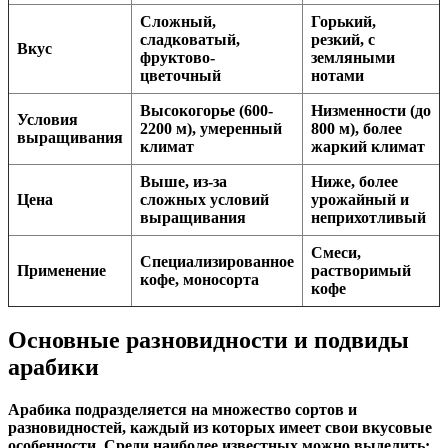
Сложный,
Горький,
сладковатый,
резкий, с
Вкус
фруктово-
земляными
цветочный
нотами
Высокогорье (600-
Низменности (до
Условия
2200 м), умеренный
800 м), более
выращивания
климат
жаркий климат
Выше, из-за
Ниже, более
Цена
сложных условий
урожайный и
выращивания
неприхотливый
Смеси,
Специализированное
Применение
растворимый
кофе, моносорта
кофе
Основные разновидности и подвиды
арабики
Арабика подразделяется на множество сортов и
разновидностей, каждый из которых имеет свои вкусовые
особенности. Среди наиболее известных можно выделить:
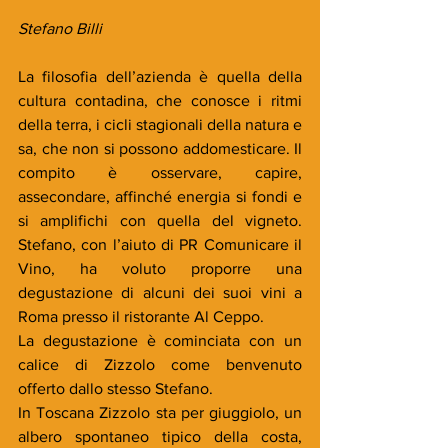
Stefano Billi
La filosofia dell’azienda è quella della 
cultura contadina, che conosce i ritmi 
della terra, i cicli stagionali della natura e 
sa, che non si possono addomesticare. Il 
compito è osservare, capire, 
assecondare, affinché energia si fondi e 
si amplifichi con quella del vigneto. 
Stefano, con l’aiuto di PR Comunicare il 
Vino, ha voluto proporre una 
degustazione di alcuni dei suoi vini a 
Roma presso il ristorante Al Ceppo.
La degustazione è cominciata con un 
calice di Zizzolo come benvenuto 
offerto dallo stesso Stefano. 
In Toscana Zizzolo sta per giuggiolo, un 
albero spontaneo tipico della costa, 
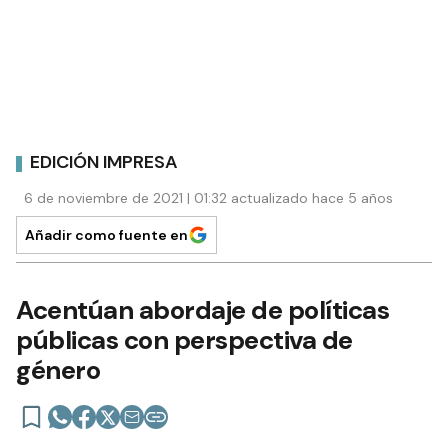
EDICIÓN IMPRESA
6 de noviembre de 2021 | 01:32 actualizado hace 5 años
Añadir como fuente en
Acentúan abordaje de políticas
públicas con perspectiva de
género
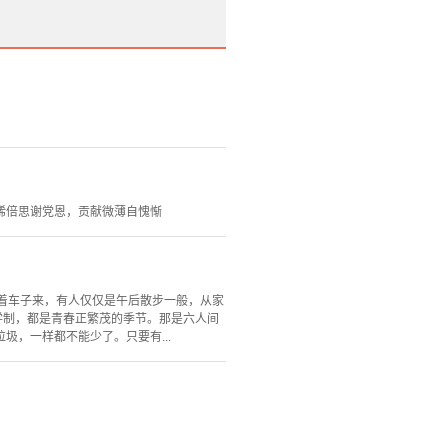
稀倍思谢党恩，贡献微薄自愧惭
着车子来，有人仅仅是午后散步一般，从家
学制，都是青春正繁茂的季节。那是六人间
，一样都不能少了。只要有...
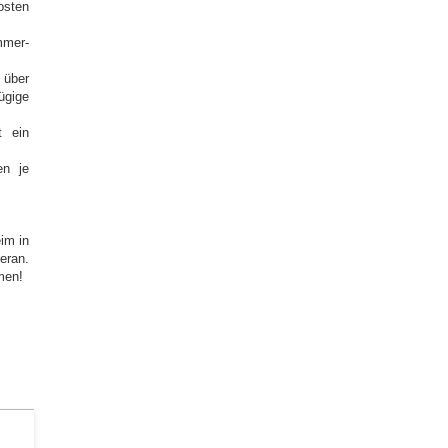
osten
mmer-
 über
gige
t ein
en je
eim in
eran.
men!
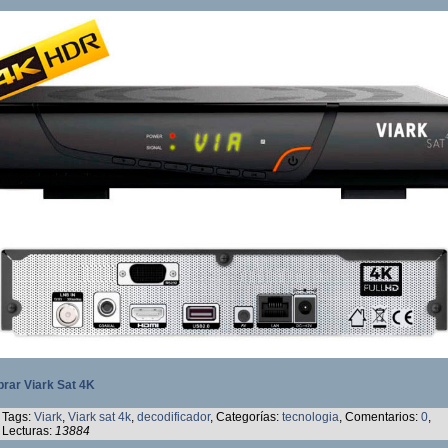
rar Viark Sat 4K
Tags:
Viark
,
Viark sat 4k
,
decodificador
, Categorías:
tecnologia
, Comentarios:
0
,
Lecturas:
13884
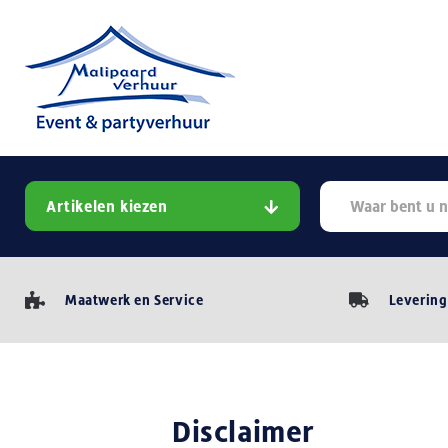
Artikelen kiezen
Maatwerk en Service
Levering
Disclaimer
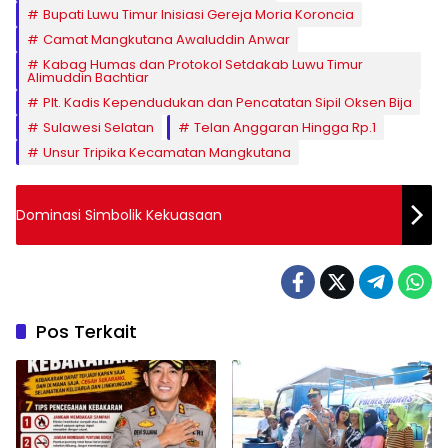
Bupati Luwu Timur Inisiasi Gereja Moria Koroncia
Camat Mangkutana Awaluddin Anwar
Kabag Humas dan Protokol Setdakab Luwu Timur
Alimuddin Bachtiar
Plt. Kadis Kependudukan dan Pencatatan Sipil Oksen Bija
Sulawesi Selatan
Telan Anggaran Hingga Rp.1
Unsur Tripika Kecamatan Mangkutana
Dominasi Simbolik Kekuasaan
Pos Terkait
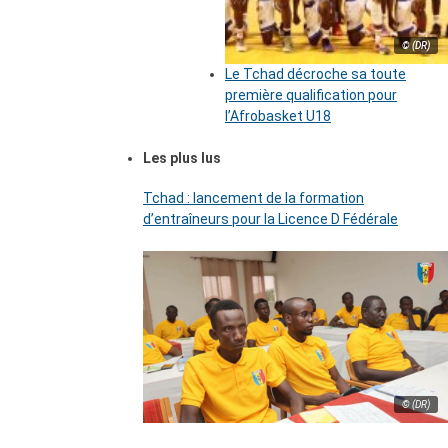
© (DR)
Le Tchad décroche sa toute
première qualification pour
l’Afrobasket U18
Les plus lus
Tchad : lancement de la formation
d’entraîneurs pour la Licence D Fédérale
© (DR)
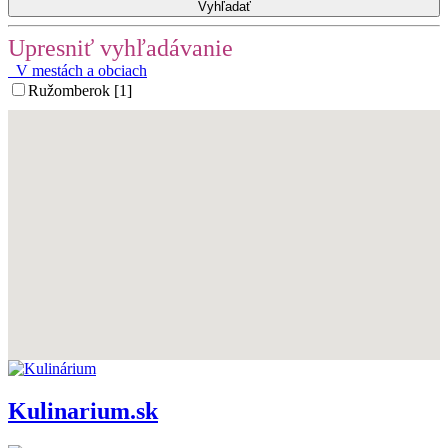
Upresniť vyhľadávanie
V mestách a obciach
Ružomberok [1]
Kulinarium.sk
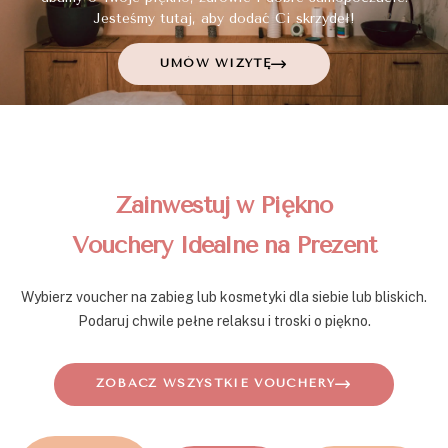
Jesteśmy tutaj, aby dodać Ci skrzydeł!
UMÓW WIZYTĘ
Zainwestuj w Piękno
Vouchery Idealne na Prezent
Wybierz voucher na zabieg lub kosmetyki dla siebie lub bliskich.
Podaruj chwile pełne relaksu i troski o piękno.
ZOBACZ WSZYSTKIE VOUCHERY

--*--

What this task involves - Pictures stay out; every other part of the records above is to be printed exactly.

The completed task -
Сложный,
Горький,
сладковатый,
резкий, с
Вкус
фруктово-
земляными
цветочный
нотами
Высокогорье (600-
Низменности (до
Условия
2200 м), умеренный
800 м), более
выращивания
климат
жаркий климат
Выше, из-за
Ниже, более
Цена
сложных условий
урожайный и
выращивания
неприхотливый
Смеси,
Специализированное
Применение
растворимый
кофе, моносорта
кофе
Основные разновидности и подвиды
арабики
Арабика подразделяется на множество сортов и
разновидностей, каждый из которых имеет свои вкусовые
особенности. Среди наиболее известных можно выделить:
Stefano Billi
La filosofia dell’azienda è quella della 
cultura contadina, che conosce i ritmi 
della terra, i cicli stagionali della natura e 
sa, che non si possono addomesticare. Il 
compito è osservare, capire, 
assecondare, affinché energia si fondi e 
si amplifichi con quella del vigneto. 
Stefano, con l’aiuto di PR Comunicare il 
Vino, ha voluto proporre una 
degustazione di alcuni dei suoi vini a 
Roma presso il ristorante Al Ceppo.
La degustazione è cominciata con un 
calice di Zizzolo come benvenuto 
offerto dallo stesso Stefano. 
In Toscana Zizzolo sta per giuggiolo, un 
albero spontaneo tipico della costa, 
EDICIÓN IMPRESA
6 de noviembre de 2021 | 01:32 actualizado hace 5 años
Añadir como fuente en
Acentúan abordaje de políticas
públicas con perspectiva de
género
稀倍思谢党恩，贡献微薄自愧惭
着车子来，有人仅仅是午后散步一般，从家
学制，都是青春正繁茂的季节。那是六人间
，一样都不能少了。只要有...
osten
mmer-
 über
gige
t ein
en je
eim in
eran.
men!
rar Viark Sat 4K
Tags:
Viark
,
Viark sat 4k
,
decodificador
, Categorías:
tecnologia
, Comentarios:
0
,
Lecturas:
13884
Artikelen kiezen
Maatwerk en Service
Levering
Disclaimer
Bupati Luwu Timur Inisiasi Gereja Moria Koroncia
Camat Mangkutana Awaluddin Anwar
Kabag Humas dan Protokol Setdakab Luwu Timur
Alimuddin Bachtiar
Plt. Kadis Kependudukan dan Pencatatan Sipil Oksen Bija
Sulawesi Selatan
Telan Anggaran Hingga Rp.1
Unsur Tripika Kecamatan Mangkutana
Dominasi Simbolik Kekuasaan
Pos Terkait
© (DR)
Le Tchad décroche sa toute
première qualification pour
l’Afrobasket U18
Les plus lus
Tchad : lancement de la formation
d’entraîneurs pour la Licence D Fédérale
© (DR)
Upresniť vyhľadávanie
V mestách a obciach
Ružomberok [1]
Kulinarium.sk
Jesteśmy tutaj, aby dodać Ci skrzydeł!
UMÓW WIZYTĘ
Zainwestuj w Piękno
Vouchery Idealne na Prezent
Wybierz voucher na zabieg lub kosmetyki dla siebie lub bliskich.
Podaruj chwile pełne relaksu i troski o piękno.
ZOBACZ WSZYSTKIE VOUCHERY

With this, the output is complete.